== EXERCISE GOAL ==
Find each line in the records below that contains the word "زندگی", and copy it out.

Excerpts from a dataset:

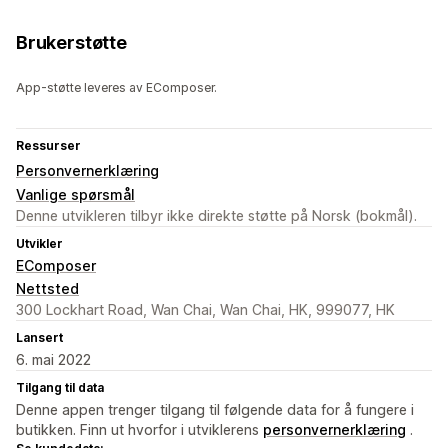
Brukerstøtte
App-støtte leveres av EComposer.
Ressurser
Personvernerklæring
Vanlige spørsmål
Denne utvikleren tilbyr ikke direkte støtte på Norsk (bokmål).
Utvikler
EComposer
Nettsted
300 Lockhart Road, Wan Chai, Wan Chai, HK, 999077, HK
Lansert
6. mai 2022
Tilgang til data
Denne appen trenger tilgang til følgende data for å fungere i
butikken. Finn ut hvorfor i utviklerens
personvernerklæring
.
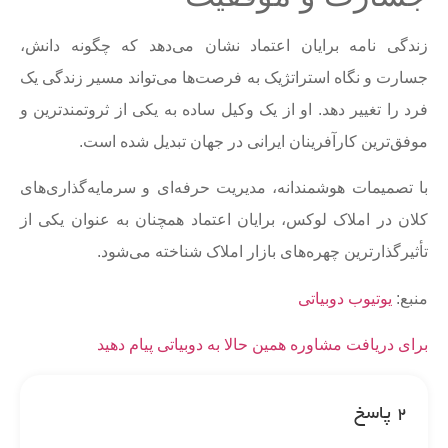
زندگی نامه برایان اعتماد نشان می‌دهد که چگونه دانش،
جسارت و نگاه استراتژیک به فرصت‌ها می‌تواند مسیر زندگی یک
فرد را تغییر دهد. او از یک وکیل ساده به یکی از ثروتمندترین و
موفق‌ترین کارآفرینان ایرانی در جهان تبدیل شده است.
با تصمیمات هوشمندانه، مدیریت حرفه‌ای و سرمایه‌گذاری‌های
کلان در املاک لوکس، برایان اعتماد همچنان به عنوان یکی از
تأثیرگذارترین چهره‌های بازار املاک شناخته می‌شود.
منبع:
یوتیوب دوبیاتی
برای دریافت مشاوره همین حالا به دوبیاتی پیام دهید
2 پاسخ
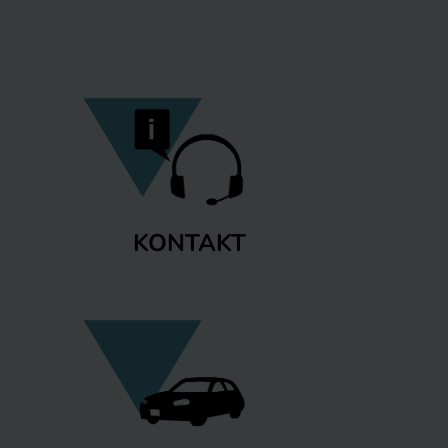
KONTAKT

== COMPLETED EXERCISE ==
زندگی نامه برایان اعتماد نشان می‌دهد که چگونه دانش،
جسارت و نگاه استراتژیک به فرصت‌ها می‌تواند مسیر زندگی یک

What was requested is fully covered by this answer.